──────── THE RECORDS

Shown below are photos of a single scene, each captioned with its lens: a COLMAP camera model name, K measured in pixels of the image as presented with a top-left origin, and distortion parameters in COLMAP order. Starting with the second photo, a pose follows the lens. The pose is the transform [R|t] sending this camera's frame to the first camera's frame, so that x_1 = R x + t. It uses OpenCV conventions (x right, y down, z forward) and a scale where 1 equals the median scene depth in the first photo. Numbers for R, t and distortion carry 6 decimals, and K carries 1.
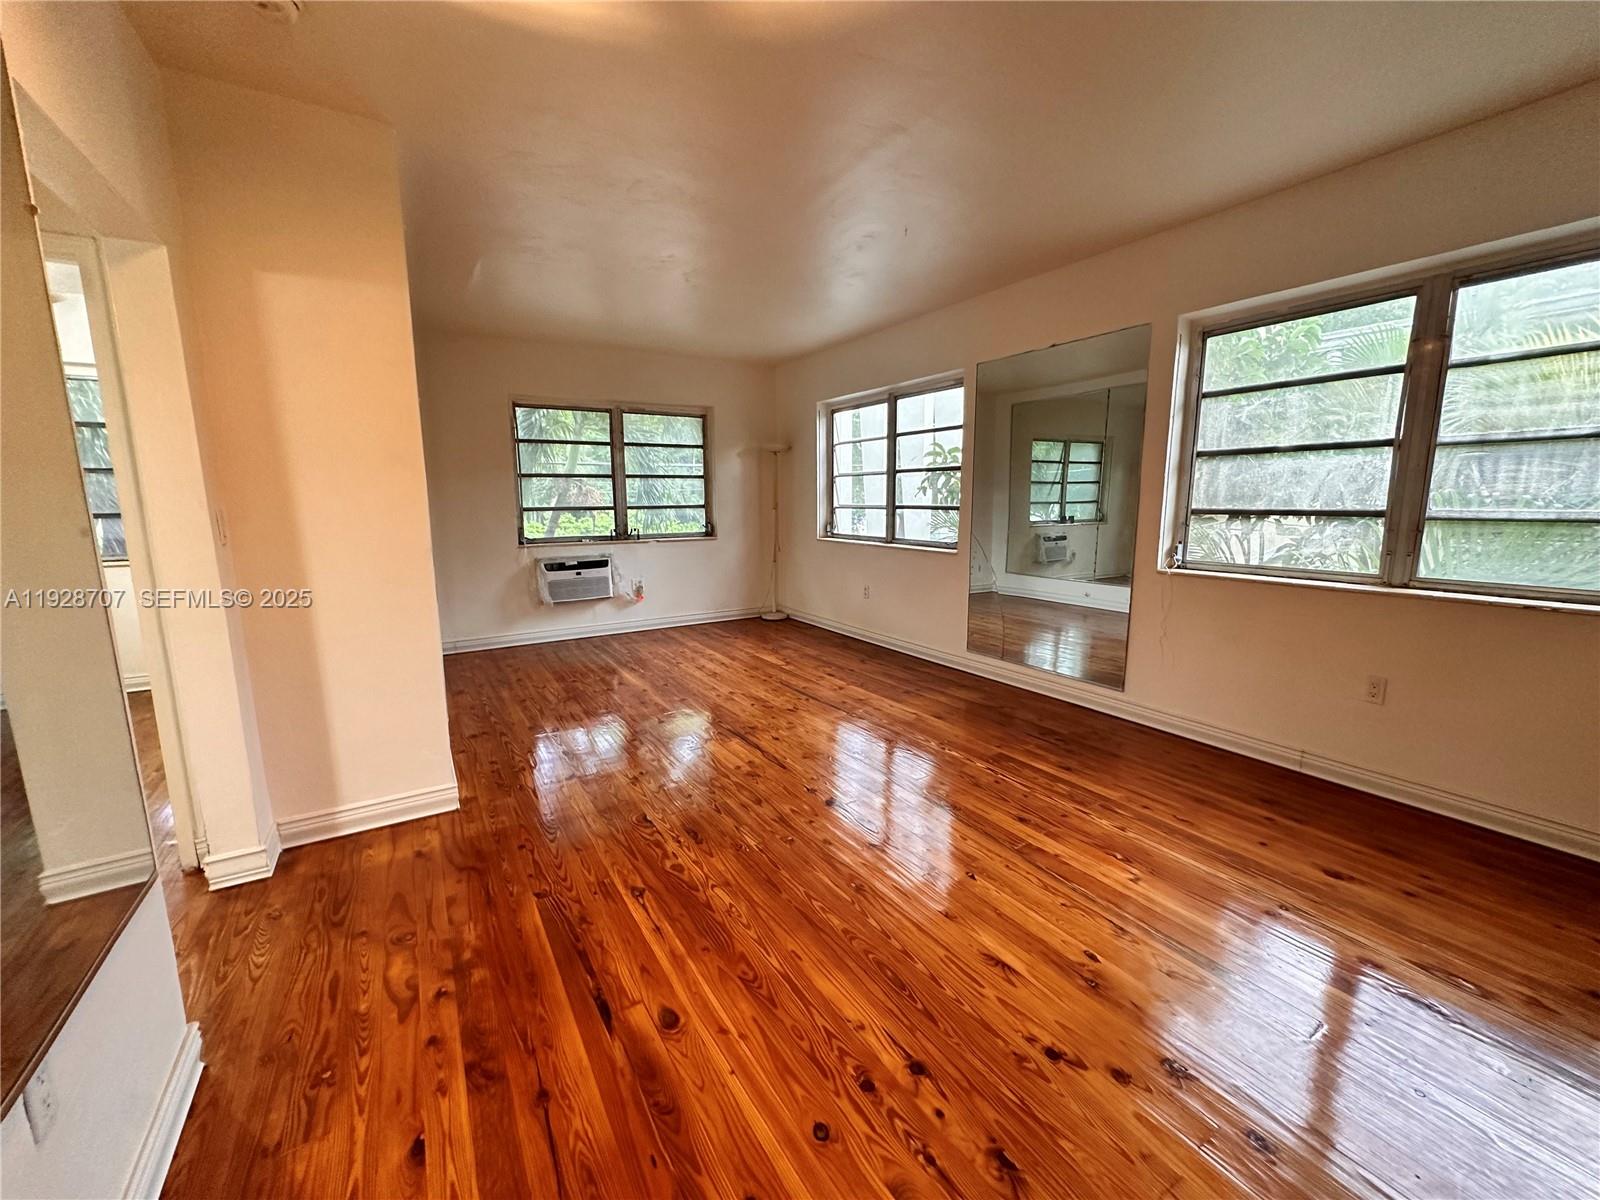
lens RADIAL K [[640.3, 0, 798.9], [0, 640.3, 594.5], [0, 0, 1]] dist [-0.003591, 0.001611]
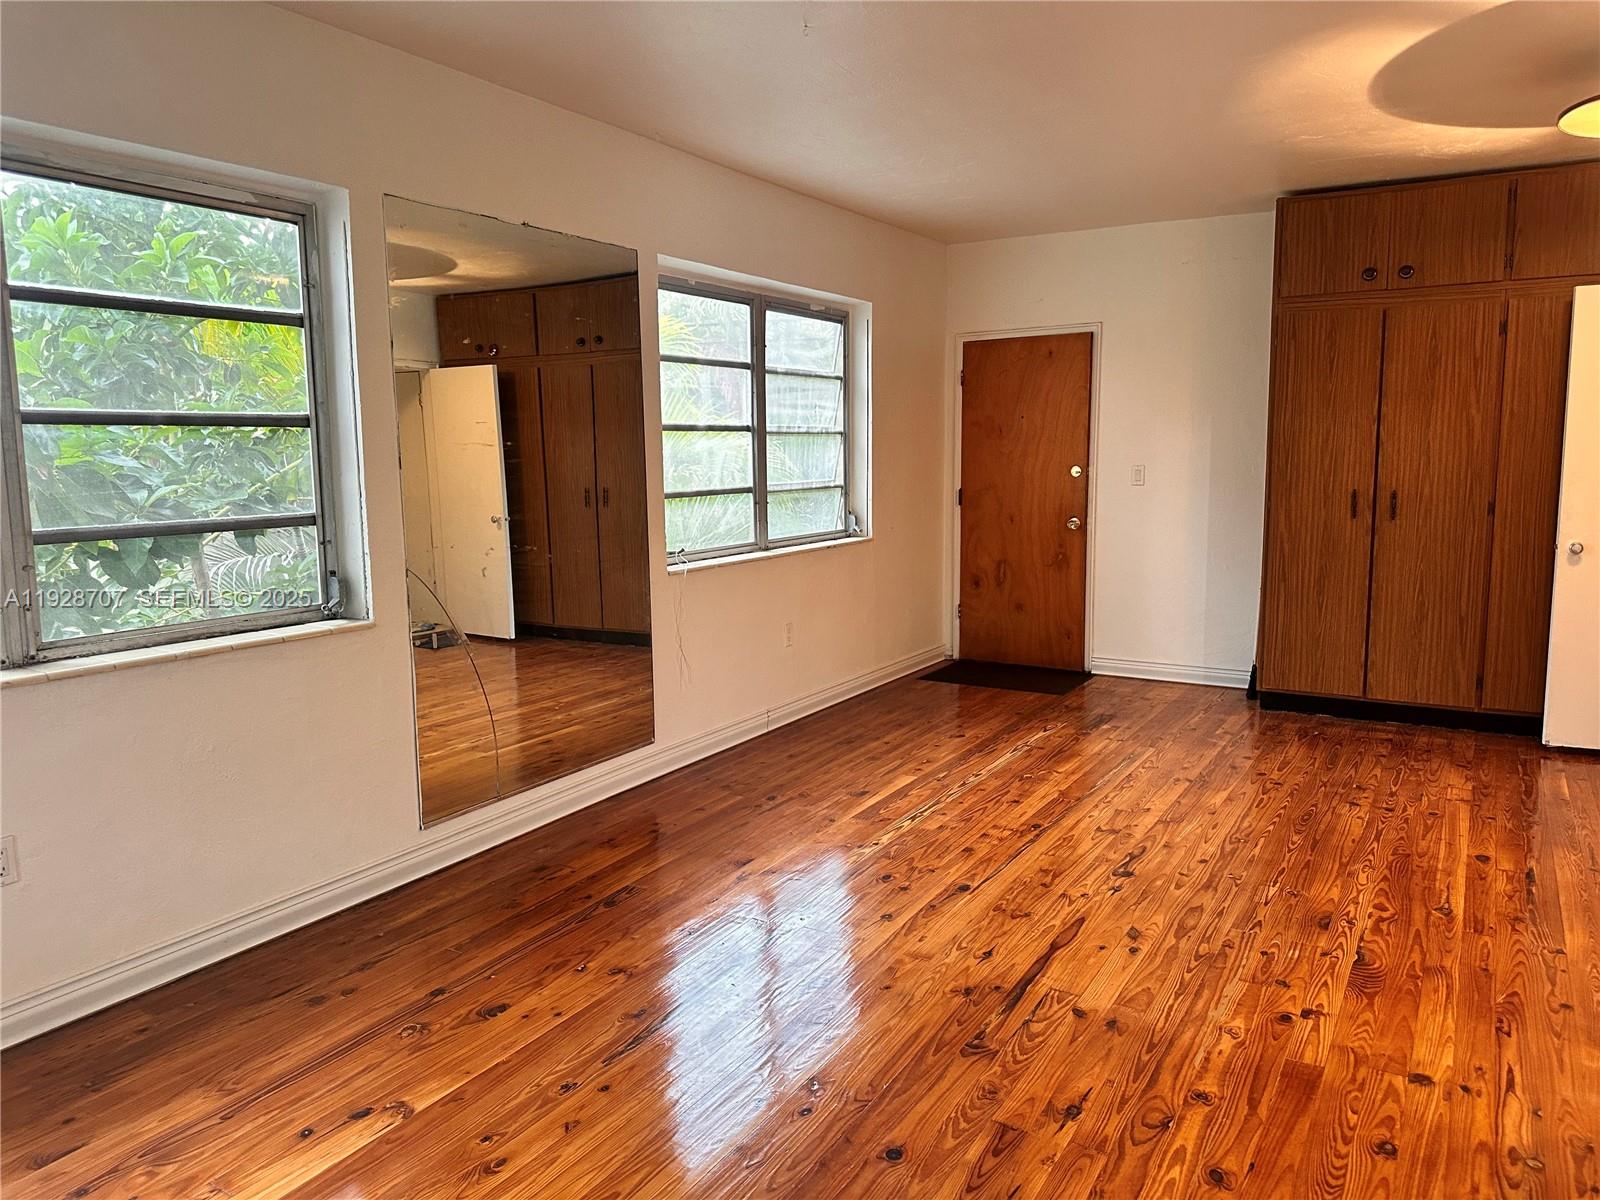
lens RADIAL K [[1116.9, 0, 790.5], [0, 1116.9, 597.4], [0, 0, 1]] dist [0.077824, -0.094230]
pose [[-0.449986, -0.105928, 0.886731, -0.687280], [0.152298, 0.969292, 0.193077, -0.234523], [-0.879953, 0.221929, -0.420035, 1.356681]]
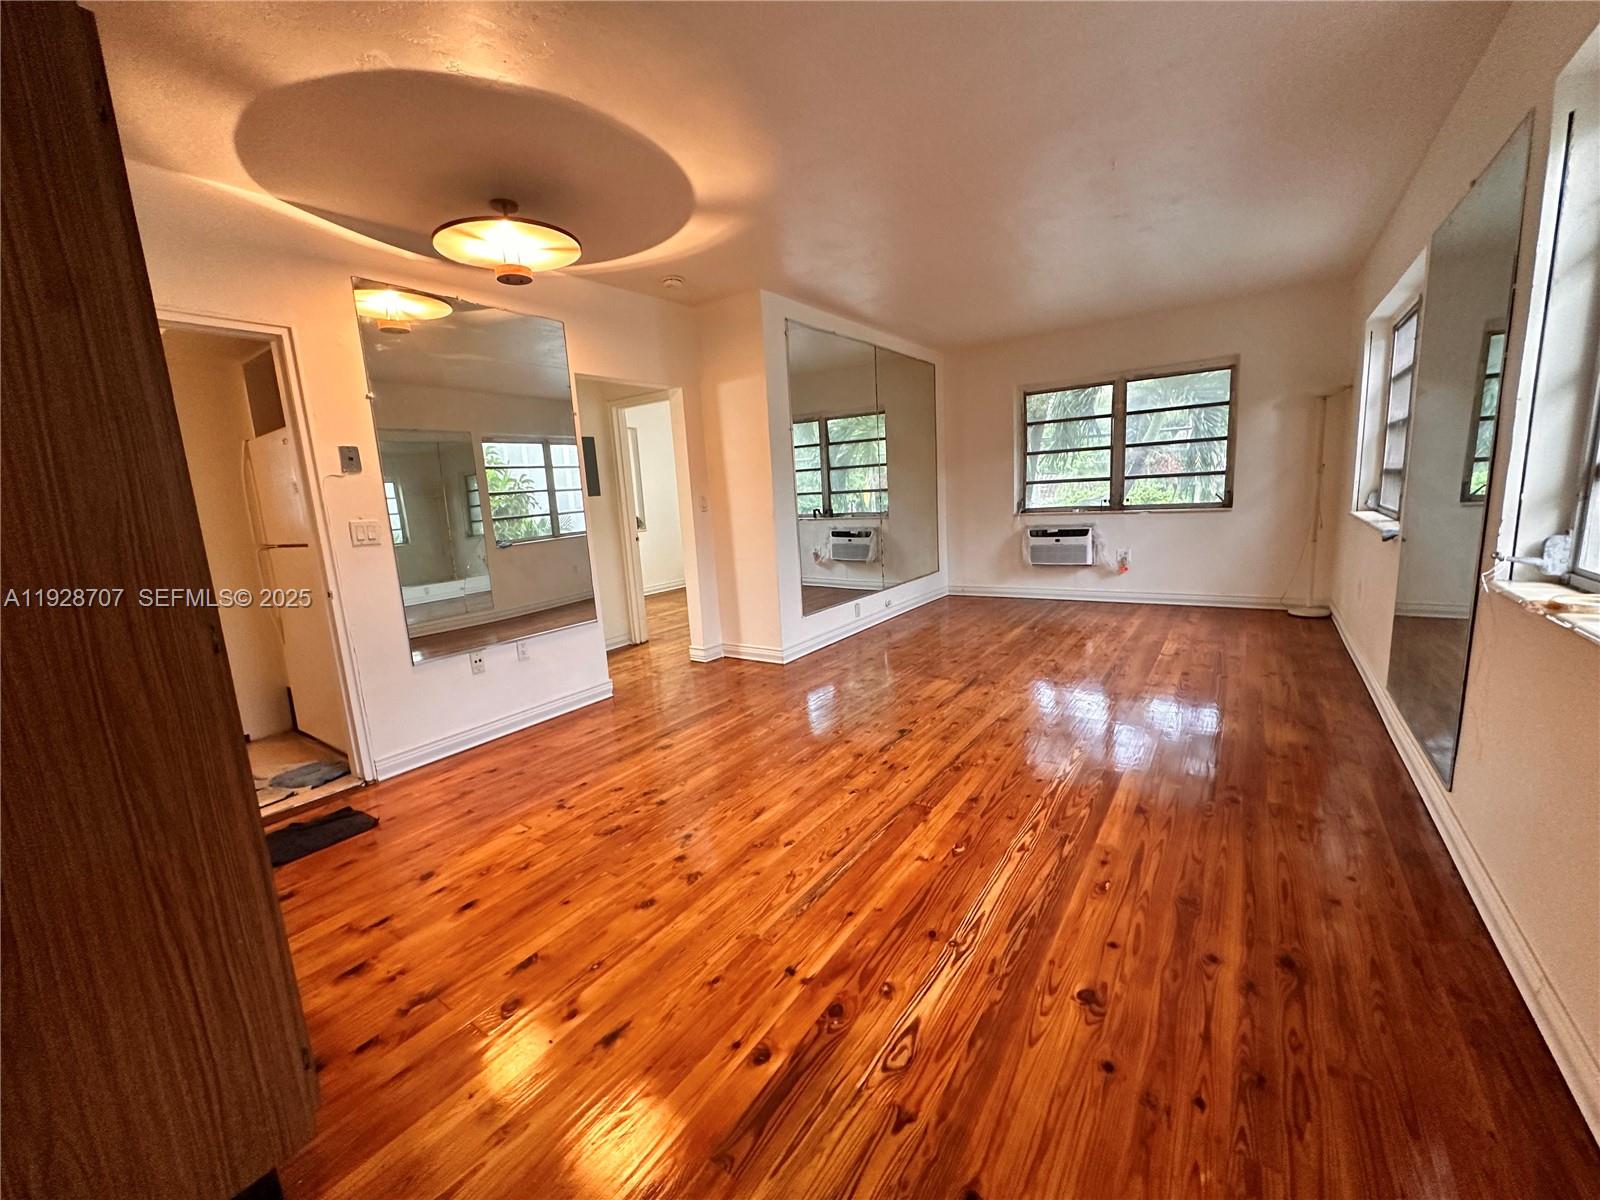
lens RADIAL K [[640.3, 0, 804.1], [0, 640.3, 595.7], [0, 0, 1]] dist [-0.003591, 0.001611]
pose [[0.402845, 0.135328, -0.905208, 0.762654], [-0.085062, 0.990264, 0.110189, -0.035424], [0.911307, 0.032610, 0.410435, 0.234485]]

────────────────

§ REQUIRED ACTION
All of the material above is to be retyped exactly, with no pictures included.

§ EXERCISE RESPONSE
Shown below are photos of a single scene, each captioned with its lens: a COLMAP camera model name, K measured in pixels of the image as presented with a top-left origin, and distortion parameters in COLMAP order. Starting with the second photo, a pose follows the lens. The pose is the transform [R|t] sending this camera's frame to the first camera's frame, so that x_1 = R x + t. It uses OpenCV conventions (x right, y down, z forward) and a scale where 1 equals the median scene depth in the first photo. Numbers for R, t and distortion carry 6 decimals, and K carries 1.
lens RADIAL K [[640.3, 0, 798.9], [0, 640.3, 594.5], [0, 0, 1]] dist [-0.003591, 0.001611]
lens RADIAL K [[1116.9, 0, 790.5], [0, 1116.9, 597.4], [0, 0, 1]] dist [0.077824, -0.094230]
pose [[-0.449986, -0.105928, 0.886731, -0.687280], [0.152298, 0.969292, 0.193077, -0.234523], [-0.879953, 0.221929, -0.420035, 1.356681]]
lens RADIAL K [[640.3, 0, 804.1], [0, 640.3, 595.7], [0, 0, 1]] dist [-0.003591, 0.001611]
pose [[0.402845, 0.135328, -0.905208, 0.762654], [-0.085062, 0.990264, 0.110189, -0.035424], [0.911307, 0.032610, 0.410435, 0.234485]]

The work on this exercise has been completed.